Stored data
· · · · ·

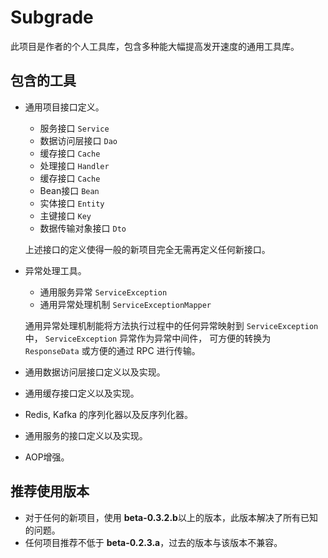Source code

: # Subgrade

此项目是作者的个人工具库，包含多种能大幅提高发开速度的通用工具库。

## 包含的工具

* 通用项目接口定义。
  * 服务接口 `Service`
  * 数据访问层接口 `Dao`
  * 缓存接口 `Cache`
  * 处理接口 `Handler`
  * 缓存接口 `Cache`
  * Bean接口 `Bean`
  * 实体接口 `Entity`
  * 主键接口 `Key`
  * 数据传输对象接口 `Dto`
  
  上述接口的定义使得一般的新项目完全无需再定义任何新接口。

* 异常处理工具。
  * 通用服务异常 `ServiceException`
  * 通用异常处理机制 `ServiceExceptionMapper`

  通用异常处理机制能将方法执行过程中的任何异常映射到 `ServiceException` 中， `ServiceException` 异常作为异常中间件，
  可方便的转换为 `ResponseData` 或方便的通过 RPC 进行传输。

* 通用数据访问层接口定义以及实现。
* 通用缓存接口定义以及实现。
* Redis, Kafka 的序列化器以及反序列化器。
* 通用服务的接口定义以及实现。
* AOP增强。

## 推荐使用版本

* 对于任何的新项目，使用 **beta-0.3.2.b**以上的版本，此版本解决了所有已知的问题。
* 任何项目推荐不低于 **beta-0.2.3.a**，过去的版本与该版本不兼容。
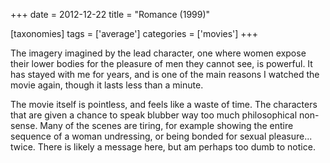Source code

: +++
date = 2012-12-22
title = "Romance (1999)"

[taxonomies]
tags = ['average']
categories = ['movies']
+++

The imagery imagined by the lead character, one where women expose their
lower bodies for the pleasure of men they cannot see, is powerful. It
has stayed with me for years, and is one of the main reasons I watched
the movie again, though it lasts less than a minute.

The movie itself is pointless, and feels like a waste of time. The
characters that are given a chance to speak blubber way too much
philosophical non-sense. Many of the scenes are tiring, for example
showing the entire sequence of a woman undressing, or being bonded for
sexual pleasure... twice. There is likely a message here, but am
perhaps too dumb to notice.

· · · · ·

Please return the records as they stand, word for word, with no pictures.

Source code

: # Subgrade

此项目是作者的个人工具库，包含多种能大幅提高发开速度的通用工具库。

## 包含的工具

* 通用项目接口定义。
  * 服务接口 `Service`
  * 数据访问层接口 `Dao`
  * 缓存接口 `Cache`
  * 处理接口 `Handler`
  * 缓存接口 `Cache`
  * Bean接口 `Bean`
  * 实体接口 `Entity`
  * 主键接口 `Key`
  * 数据传输对象接口 `Dto`
  
  上述接口的定义使得一般的新项目完全无需再定义任何新接口。

* 异常处理工具。
  * 通用服务异常 `ServiceException`
  * 通用异常处理机制 `ServiceExceptionMapper`

  通用异常处理机制能将方法执行过程中的任何异常映射到 `ServiceException` 中， `ServiceException` 异常作为异常中间件，
  可方便的转换为 `ResponseData` 或方便的通过 RPC 进行传输。

* 通用数据访问层接口定义以及实现。
* 通用缓存接口定义以及实现。
* Redis, Kafka 的序列化器以及反序列化器。
* 通用服务的接口定义以及实现。
* AOP增强。

## 推荐使用版本

* 对于任何的新项目，使用 **beta-0.3.2.b**以上的版本，此版本解决了所有已知的问题。
* 任何项目推荐不低于 **beta-0.2.3.a**，过去的版本与该版本不兼容。
Source code

: +++
date = 2012-12-22
title = "Romance (1999)"

[taxonomies]
tags = ['average']
categories = ['movies']
+++

The imagery imagined by the lead character, one where women expose their
lower bodies for the pleasure of men they cannot see, is powerful. It
has stayed with me for years, and is one of the main reasons I watched
the movie again, though it lasts less than a minute.

The movie itself is pointless, and feels like a waste of time. The
characters that are given a chance to speak blubber way too much
philosophical non-sense. Many of the scenes are tiring, for example
showing the entire sequence of a woman undressing, or being bonded for
sexual pleasure... twice. There is likely a message here, but am
perhaps too dumb to notice.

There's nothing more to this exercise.